Layout is performance: the cache-friendliness payoff

Alignment is not just correctness pedantry; it is the lever that controls how your program meets the memory hierarchy. Main memory is ~100x slower than L1 cache, and the CPU never fetches one byte - it fetches a whole cache line (typically 64 bytes). So the real question for hot loops is: of the 64 bytes you just paid to drag in, how many did you actually use?

This is where data-oriented design comes in, and Odin makes it a first-class feature. Suppose you have ten thousand entities and a loop that only touches their positions. The naive Array of Structures (AoS) layout interleaves every field:

// Array of Structures: each Entity's fields are adjacent in memory.
Entity :: struct {
	pos:    [3]f32,   // the loop reads this...
	vel:    [3]f32,
	health: f32,
	name:   [32]u8,   // ...but this rides along in the cache line, wasted
}
entities: [10_000]Entity

update :: proc() {
	for &e in entities {
		e.pos += e.vel  // every iteration pulls in name[], health, etc.
	}
}

Each pos you read drags 50-plus unrelated bytes into cache. The fix is Structure of Arrays (SoA): store all the pos values contiguously, all the vel values contiguously, and so on, so a position-only loop streams through tightly packed data with no waste. Odin's #soa directive does this transparently - you write struct-like code, the compiler stores it column-wise:

// Structure of Arrays via #soa: a position-only loop touches only positions.
Entity :: struct {
	pos:    [3]f32,
	vel:    [3]f32,
	health: f32,
	name:   [32]u8,
}

entities: #soa[10_000]Entity   // laid out column-by-column under the hood

update :: proc() {
	for &e in entities {
		e.pos += e.vel    // pos[] and vel[] are now each contiguous streams
	}
}

The access syntax is unchanged - e.pos still works - but the bytes are reorganized so the CPU prefetcher can run flat out. For large arrays of "wide" structs where loops touch only a few fields, this can be the difference between memory-bound and compute-bound code, often several times faster, with the same algorithm.

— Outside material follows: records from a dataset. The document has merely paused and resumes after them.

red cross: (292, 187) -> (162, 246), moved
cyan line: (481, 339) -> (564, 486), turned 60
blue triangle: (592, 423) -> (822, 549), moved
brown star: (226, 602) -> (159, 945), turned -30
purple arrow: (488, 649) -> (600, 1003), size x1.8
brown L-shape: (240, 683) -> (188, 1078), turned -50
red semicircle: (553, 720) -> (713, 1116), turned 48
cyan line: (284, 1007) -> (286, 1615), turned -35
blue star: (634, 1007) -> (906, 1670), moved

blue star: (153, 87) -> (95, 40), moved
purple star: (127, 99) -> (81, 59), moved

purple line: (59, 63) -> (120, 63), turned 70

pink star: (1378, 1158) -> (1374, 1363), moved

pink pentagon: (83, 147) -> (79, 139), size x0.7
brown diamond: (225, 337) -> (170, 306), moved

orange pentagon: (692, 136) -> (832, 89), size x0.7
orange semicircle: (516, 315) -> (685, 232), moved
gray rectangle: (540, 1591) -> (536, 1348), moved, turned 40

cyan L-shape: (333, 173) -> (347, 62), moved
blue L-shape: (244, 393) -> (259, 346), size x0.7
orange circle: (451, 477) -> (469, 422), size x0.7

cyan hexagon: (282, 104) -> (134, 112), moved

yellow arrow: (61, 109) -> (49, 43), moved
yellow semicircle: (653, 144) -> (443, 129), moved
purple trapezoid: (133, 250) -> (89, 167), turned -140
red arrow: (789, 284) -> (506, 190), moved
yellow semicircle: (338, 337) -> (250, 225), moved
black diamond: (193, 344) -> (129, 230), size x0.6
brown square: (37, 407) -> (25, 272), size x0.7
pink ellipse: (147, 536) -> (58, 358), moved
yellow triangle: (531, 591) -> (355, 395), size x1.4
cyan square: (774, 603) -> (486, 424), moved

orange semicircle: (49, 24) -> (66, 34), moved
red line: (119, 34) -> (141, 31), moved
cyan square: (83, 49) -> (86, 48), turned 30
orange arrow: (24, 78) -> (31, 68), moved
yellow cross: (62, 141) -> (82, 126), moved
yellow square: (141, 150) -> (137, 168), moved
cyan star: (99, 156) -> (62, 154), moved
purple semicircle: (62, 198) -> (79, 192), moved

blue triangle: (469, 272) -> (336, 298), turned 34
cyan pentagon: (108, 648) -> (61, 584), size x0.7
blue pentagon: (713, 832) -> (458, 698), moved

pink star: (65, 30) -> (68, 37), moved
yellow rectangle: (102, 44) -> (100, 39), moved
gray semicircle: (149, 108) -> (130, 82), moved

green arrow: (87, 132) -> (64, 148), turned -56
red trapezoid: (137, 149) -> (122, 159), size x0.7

You can reach the same destination by hand in any of these languages - declare parallel arrays instead of an array of structs - but Odin's #soa is notable for letting you flip between AoS and SoA with one keyword while keeping struct-style access. C++ programmers reach for the same idea with parallel std::vectors or libraries; Zig and Hare do it with explicit parallel slices. The principle is universal: lay your data out to match how the loop reads it, not how the human reads it.

A second, cheaper win is the one from the padding section: shrink the struct itself. Reordering fields from 24 bytes to 16 means 50% more of them fit per cache line, which directly raises the hit rate of any traversal - no algorithm change, just honesty about alignment.

Choosing where bytes live: a practical summary

Memory management is not a chore bolted onto these languages - in C, HolyC, Zig, Hare, Odin, and Forth it is the language. Understanding the stack, the heap, and the byte-level shape of your data is the whole game.